Stefanowski was asked about rival David’s Stemerman’s attack ads that calls Dollar Financial Group — which Stefanowski headed up and says he turned around — a predatory lender.

“That ad is 100% misrepresentation,” he said. “I think David Stemerman is desperate.”

“This is where I get emotional, I remediated every single one of those fines,” he said.

“The facts are: I was brought into to clean up that company. It changed ownership. The new owner wanted a compliant company. They brought me in because I had worked at companies like GE so I had integrity,” he said. “Every single one of the fines, mentioned in that ad, were when I was not there.”

Leadership

Stefanowski shared his thoughts on leadership “It is about integrity. Leadership is about setting an example. Leadership is about having a vision.”

As a leader you should “surround yourself with people who are different than you. If you surround yourself with a bunch of people that are similar to you, then you are going to get all the same feedback,” like “an echo chamber,” he said. “What I would do is get multiple opinions” and “then I would make the decision.”

He also said it helps for a leader to be relatable.

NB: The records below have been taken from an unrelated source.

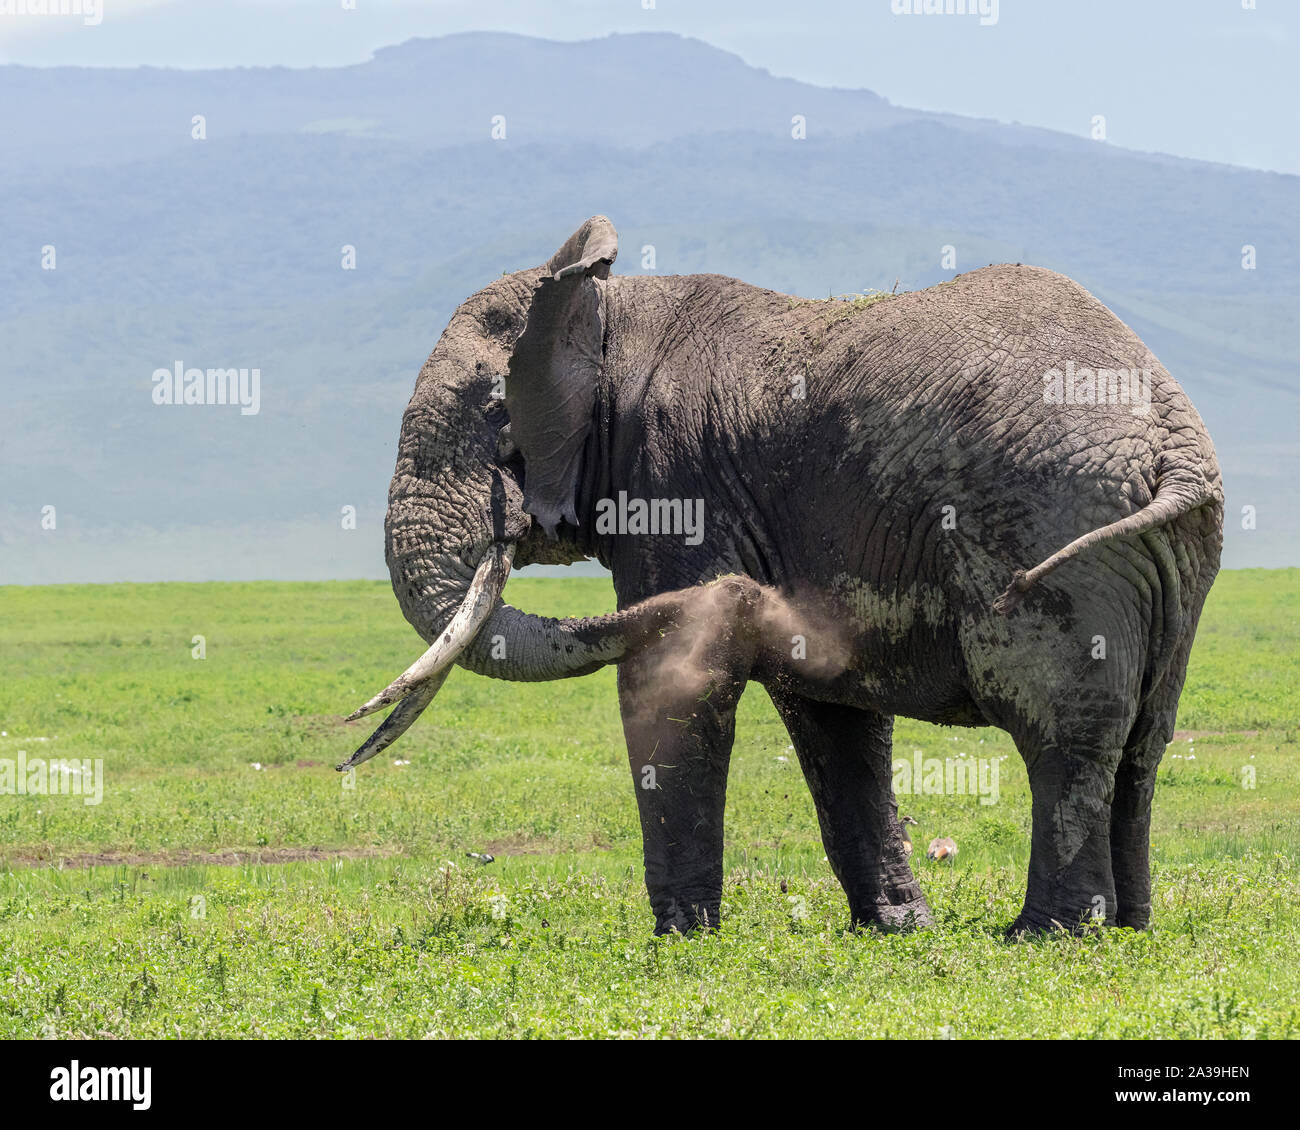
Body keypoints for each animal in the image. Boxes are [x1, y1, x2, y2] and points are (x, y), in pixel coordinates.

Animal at [339, 215, 1223, 938]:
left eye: (495, 413)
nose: (745, 590)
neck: (606, 305)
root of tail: (1170, 446)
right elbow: (829, 712)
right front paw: (897, 930)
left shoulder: (676, 480)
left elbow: (676, 681)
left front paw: (683, 940)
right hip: (1171, 559)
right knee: (1143, 741)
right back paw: (1128, 927)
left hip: (1056, 528)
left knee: (1061, 733)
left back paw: (1043, 935)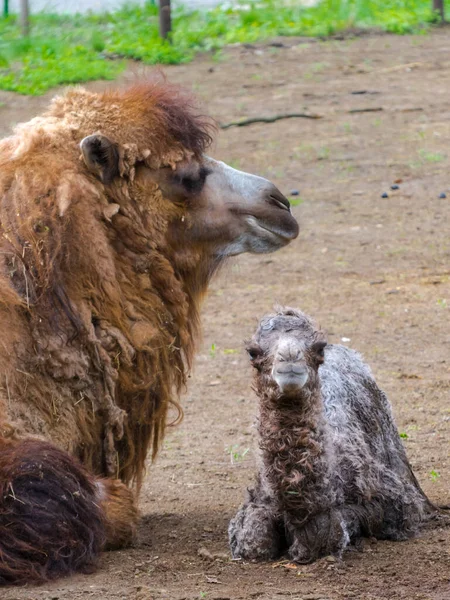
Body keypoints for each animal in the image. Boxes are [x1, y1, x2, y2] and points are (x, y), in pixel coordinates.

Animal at [229, 308, 436, 564]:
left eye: (319, 347)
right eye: (253, 352)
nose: (290, 357)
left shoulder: (395, 503)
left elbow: (332, 529)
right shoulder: (256, 501)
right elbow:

He told stories about raffling off his expensive corporate leased car at a Christmas party and repeatedly insisting on a regular office instead of the corner office to which he was entitled.

Stefanowski believes his success is based on his ability to build alliances. “I started as an entry-level person at GE; they’ve got 300,000 employees and I made it to the top,” he said.

“If you wait until you need something from somebody to build an alliance it is too late. The first thing I’ll do is I’ll go in and I’ll sit down with the people on the other side of the aisle and try to figure out what motivates them, what their interests are,” he said.

Amy urged him on to tell about his international experience at UBS.  

“When I was CFO at UBS, I had 35 countries that I was responsible for,” he said. “Can you imagine trying to get them to agree?”

“We had to do a lot of downsizing, just like we are going to have to do here, everybody had to absorb their piece,” he said.  

At first, “the person from Germany says that the UK has too many people,” but he eventually ended up getting them on board, he explained.

In businesses, he said, “We used to have a lot of arguments in the corporate sector at GE and UBS, and at the end of the day we would go get a beer.”